Badenoch touches a nerve in the Commons

Telegraph Front Bencher 25/06/26

It’s hard to know where to begin with Bridget Phillipson’s response to Kemi Badenoch’s PMQs barb. The Leader of the Opposition described the Education Secretary as a “spiteful class warrior”, prompting outcry from the perpetually-outraged Left and an intervention from the Speaker. How else to describe a minister who imposed VAT on private school fees midway through the academic year, guaranteeing maximum disruption to pupils, leaving schools little time to adapt, and almost certainly raising less in net revenue than anticipated?


Perhaps Badenoch touched a nerve. Since Labour took office, over 100 independent schools have closed. Universities are on the brink of a funding crisis, while nurseries are grappling with the reality of an expanded “free” childcare offer rolled out with little consideration for how it would be paid. The Children’s Wellbeing and Schools Act is stripping academies of their freedoms and discouraging the creation of new free schools. Phillipson has claimed the Government is recruiting more teachers yet the total number fell by nearly 2,000 year on year. She has complained that criticism of this abysmal performance is rooted in sexism.

The Education Secretary now appears determined to turn the row into a cause célèbre. She is so appalled by the remarks that she told Nick Robinson earlier that she intends to have them printed on a T-shirt. Moments before PMQs she branded Tory MP Nick Timothy a “racist”, only reinforcing the impression she is quick to dish out the moral judgments but unwilling to accept criticism in return.

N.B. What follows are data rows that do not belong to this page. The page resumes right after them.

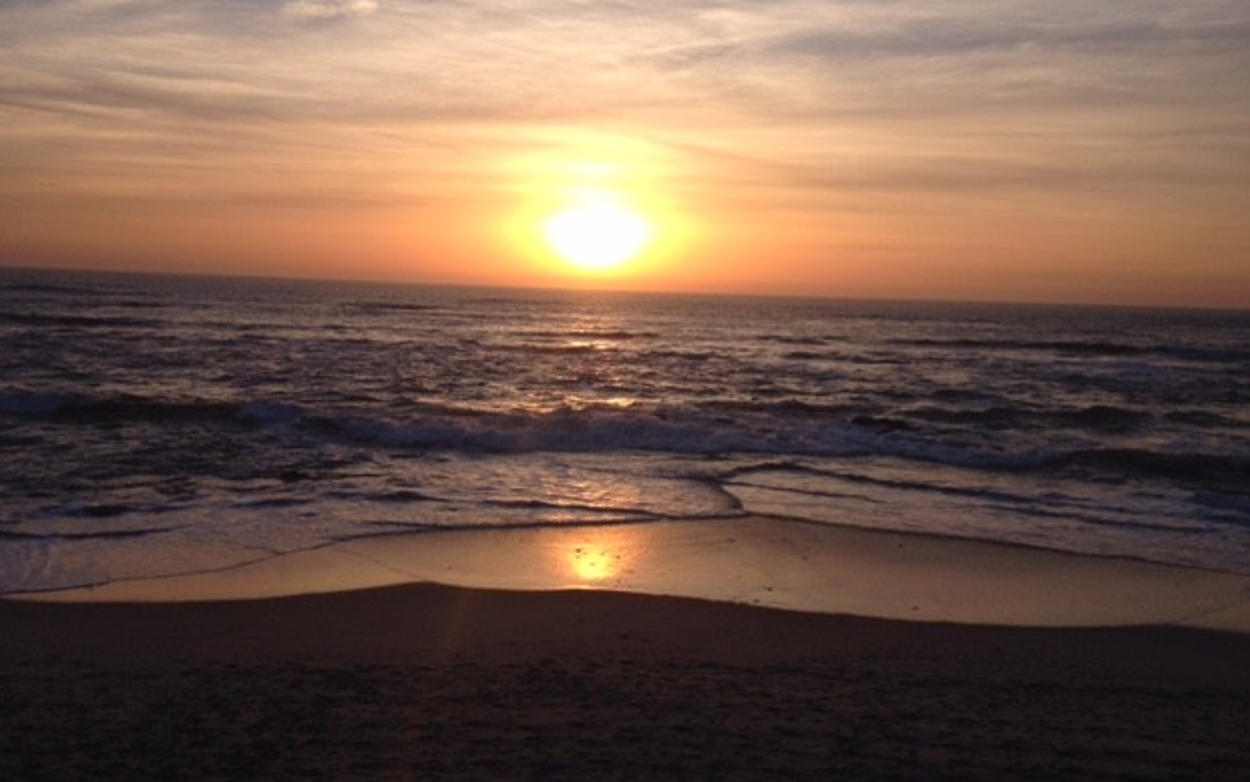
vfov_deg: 35.3
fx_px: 1227
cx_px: 631
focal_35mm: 36
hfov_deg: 54.0
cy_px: 384
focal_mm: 4.12
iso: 50
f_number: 2.4
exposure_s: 1/1130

Bridget Phillipson joked she would get ‘spiteful class warrior’ printed on a T-shirt

None of this should trouble the Conservatives. If anything, the dispute has handed Badenoch the political oxygen her party has been craving – and she will want to capitalise on it, particularly after the Makerfield and Aberdeen South results. As one senior Tory figure put it: Phillipson may not grasp just how much this little contretemps is playing into their hands.

A hypothetical (for now) poll yesterday put the Tories just 3 points behind Reform with Burnham as PM. Andy Burnham also beats Nigel Farage by a wider margin than Badenoch. It looks like there is everything to play for as the political winds change almost from day to day.

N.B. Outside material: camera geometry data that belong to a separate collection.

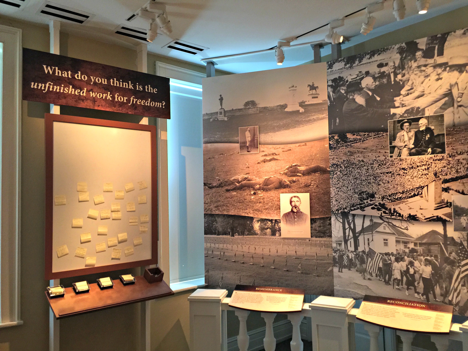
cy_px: 176
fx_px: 392
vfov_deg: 48.2
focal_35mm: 29
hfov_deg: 61.7
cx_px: 234
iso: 80
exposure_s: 1/4
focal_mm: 4.15
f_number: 2.2
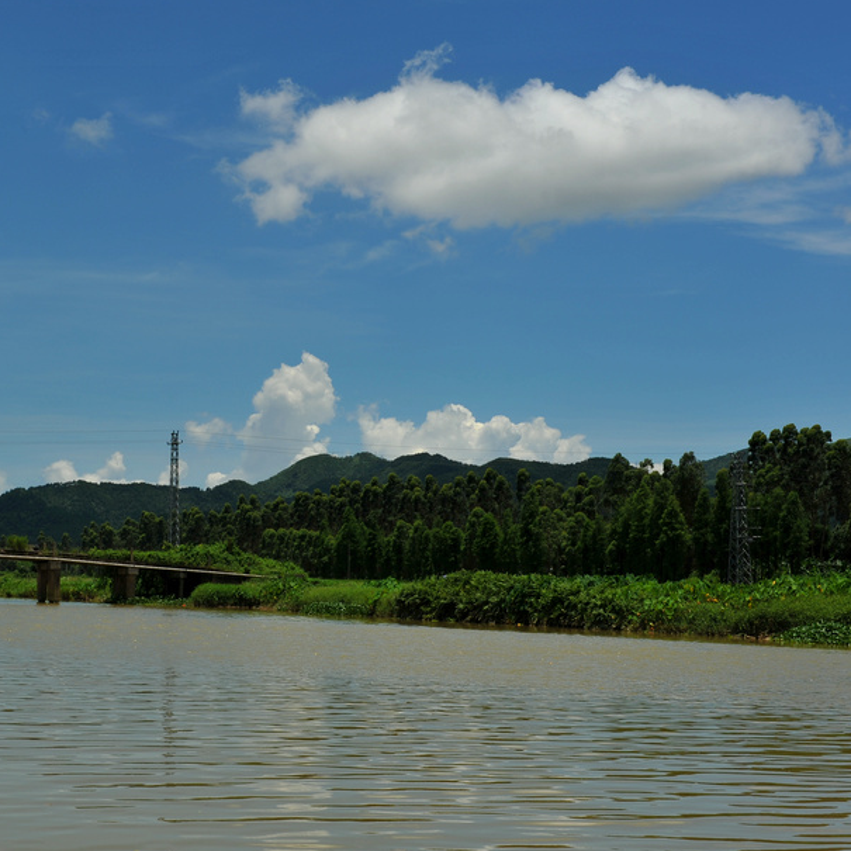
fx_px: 1919
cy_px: 449
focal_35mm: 69
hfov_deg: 24.6
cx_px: 176
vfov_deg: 25.0
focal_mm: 48
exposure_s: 1/320
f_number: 13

Having spent months relentlessly probing Starmer’s failures, Conservatives are now alert to the possibility they will, in Burnham, face a more formidable opponent. It would be hard not to. As the prospect of a prolonged period of Left-wing government comes into focus in voters’ minds, pressure is mounting on each party on the Right to prove it is the dominant force capable of preventing such a horrorshow.

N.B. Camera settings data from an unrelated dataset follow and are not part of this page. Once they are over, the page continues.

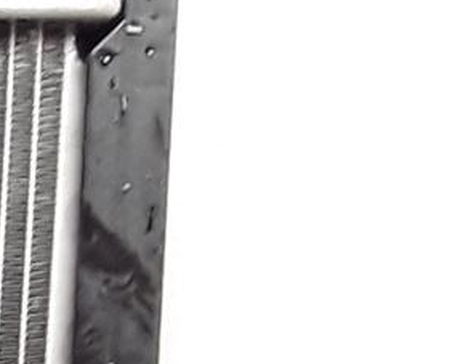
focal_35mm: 197
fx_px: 2652
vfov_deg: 7.3
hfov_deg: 7.8
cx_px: -1110
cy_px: 874
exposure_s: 1/50
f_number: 1.9
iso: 80
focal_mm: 2.91
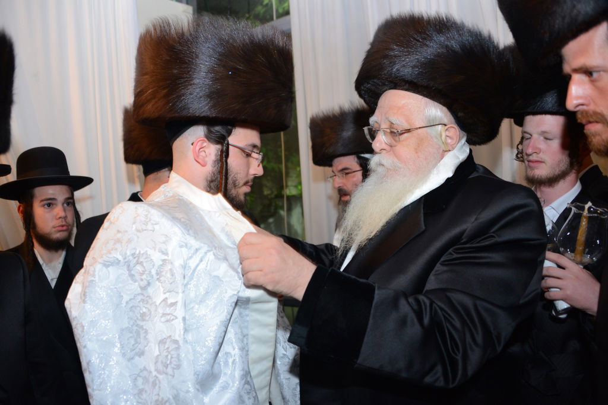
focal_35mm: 28
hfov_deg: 65.5
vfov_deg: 46.4
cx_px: 304
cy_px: 202
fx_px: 473
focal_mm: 28
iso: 1600
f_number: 4
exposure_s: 1/80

Education is awkward territory for Labour. Although achievements in other policy areas may have been sparse to non-existent, England’s school system improved substantially during the 14 years of Conservative rule, thanks in large part to Nick Gibb’s reading reforms. Between 2000 and 2009, the UK fell from seventh to 25th in reading and from eighth to 28th in maths in global league tables. Much of that decline was reversed after 2010.

Phillipson’s indignation risks achieving the opposite of what she intends. By escalating the row, she has invited closer examination of a record that Labour, if it has any sense, should prefer not to discuss just now. If she is hoping this spat will make it harder for Burnham to sack her from the Cabinet – the two are aligned but not close allies – it could backfire.

Nor is it obvious why the Speaker felt compelled to police Badenoch’s language while allowing displays of partisan barracking to pass with little comment. There was no similar concern when Farage was booed in the chamber, and it took him too long to begin insisting Starmer actually answer a question at Prime Minister’s Questions.